Using Spanglish is the way to go in your Hispanic Communication

Most English-speaking U.S Hispanics are bilingual. They often switch between languages or borrow English words and put them into Spanish, making Spanglish language. Hispanic communication is changing and with the growing number of speakers, they can no longer be ignored by marketers.

According to AHAA, Hispanic millennials and the boomers possess distinctive consumer purchasing patterns and use Spanglish.

What the Numbers Say

Bi-lingual households are increasing with a recorded half of second generation Hispanics speaking two languages. English remains the most preferred language among the young Hispanics. However, being able to speak Spanish is a virtue that is respected in Hispanic communication.

A research by Pew Research Center in 2011 on Hispanics’ views of identity noted that 95% of Hispanics believe it is critical for future generations of U.S Hispanics to speak Spanish. Spanglish heavily influences millennials. They primarily talk English, but 82% of them speak at least some Spanish at home.

Authenticity is Important

For those searching for genuine connections with this growing and influential audience, using Spanglish is necessary. Be authentic and ensure that the context of the message, and the language it’s presented in, connect with Latinos. What is relayed and how it is relayed should be understood the same way. It’s important to be authentic in the campaigns especially with Hispanic communication.

How to Use Spanglish

The combination of Spanglish and Spanish appealing messages is successful when developing a targeted social media campaign for clients.

An environmental advocacy lobby group named LVC conducted a research whose aim was to establish the preferred language among Hispanics. The research involved relaying messages related to different environmental issues through landing pages which were developed in English, Spanish, and Spanglish.

The ads with Spanglish copy got more clicks and engaged users more than the all-Spanish or all-English creative. Although all the ads were directed at the same target audience, there was a slight increase in the number of clicks when the ads specifically targeted Spanish dominant or bilingual audiences.

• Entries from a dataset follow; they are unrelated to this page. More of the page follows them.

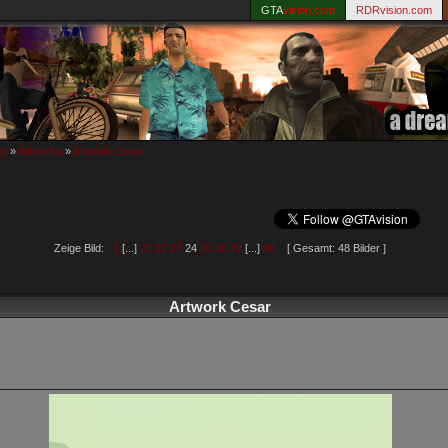
GTA
vision.com
RDRvision.com
as
»
Artworks
»
Artwork Cesar
Zeige Bild:
1
[...]
21
22
23
24
25
26
27
[...]
48
[ Gesamt: 48 Bilder ]
Artwork Cesar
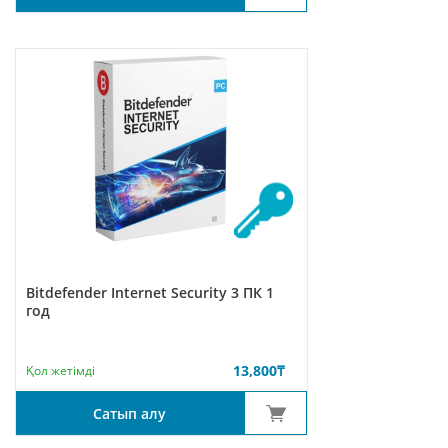
Bitdefender Internet Security 3 ПК 1
год
13,800
₸
Қол жетімді
Сатып алу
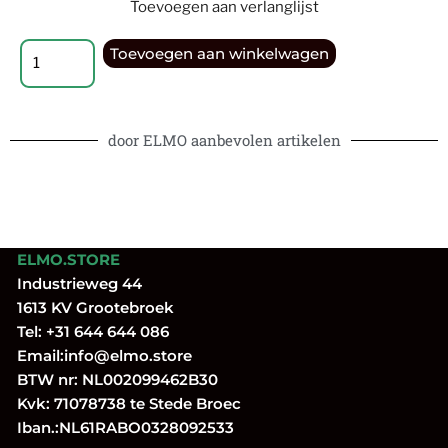
Toevoegen aan verlanglijst
Toevoegen aan winkelwagen
door ELMO aanbevolen artikelen
ELMO.STORE
Industrieweg 44
1613 KV Grootebroek
Tel:
+31 644 644 086
Email:
info@elmo.store
BTW nr: NL002099462B30
Kvk: 71078738 te Stede Broec
Iban.:NL61RABO0328092533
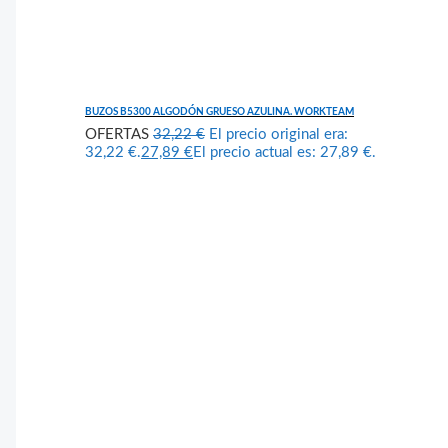
BUZOS B5300 ALGODÓN GRUESO AZULINA. WORKTEAM
OFERTAS
32,22
€
El precio original era:
32,22 €.
27,89
€
El precio actual es: 27,89 €.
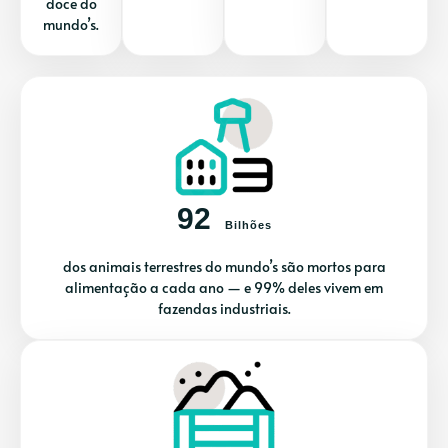
doce do
mundo’s.
92
Bilhões
dos animais terrestres do mundo’s são mortos para
alimentação a cada ano — e 99% deles vivem em
fazendas industriais.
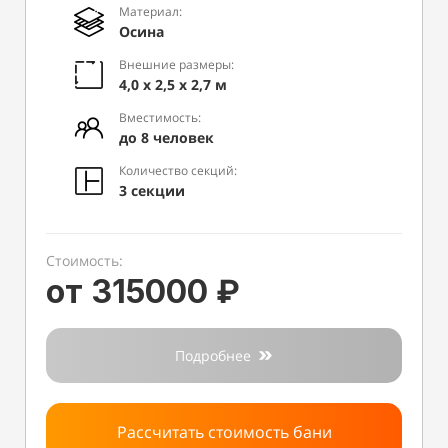
Материал:
Осина
Внешние размеры:
4,0 х 2,5 х 2,7 м
Вместимость:
до 8 человек
Количество секций:
3 секции
Стоимость:
от 315000 ₽
Подробнее
Рассчитать стоимость бани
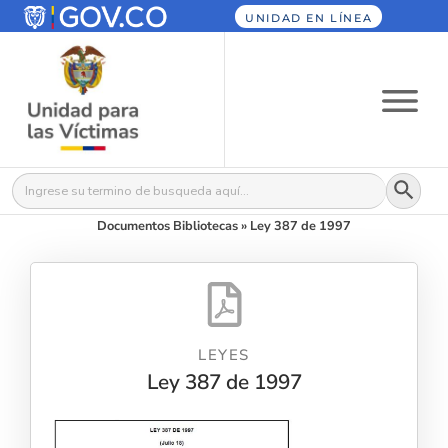
UNIDAD EN LÍNEA
Botón
Buscar:
Documentos Bibliotecas
»
Ley 387 de 1997
LEYES
Ley 387 de 1997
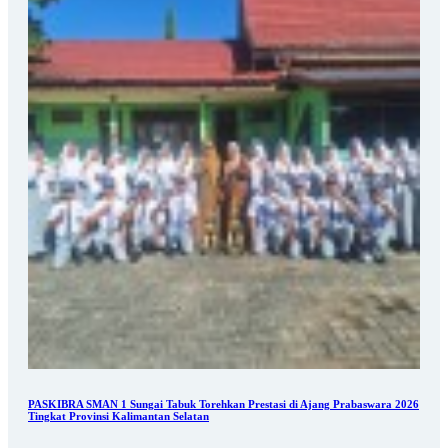
PASKIBRA SMAN 1 Sungai Tabuk Torehkan Prestasi di Ajang Prabaswara 2026
Tingkat Provinsi Kalimantan Selatan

The Spanglish was refined in some ads and evident in others, but did not stray from the campaign message in favor of language combination. Framed ads with culturally relevant themes were recognizable and familiar to Hispanics which encouraged the highest engagement levels.

Spanglish has changed Hispanic communication. It’s an ideal way to express a blended culture and with compelling messaging, it’s an effective way to connect with the Hispanics.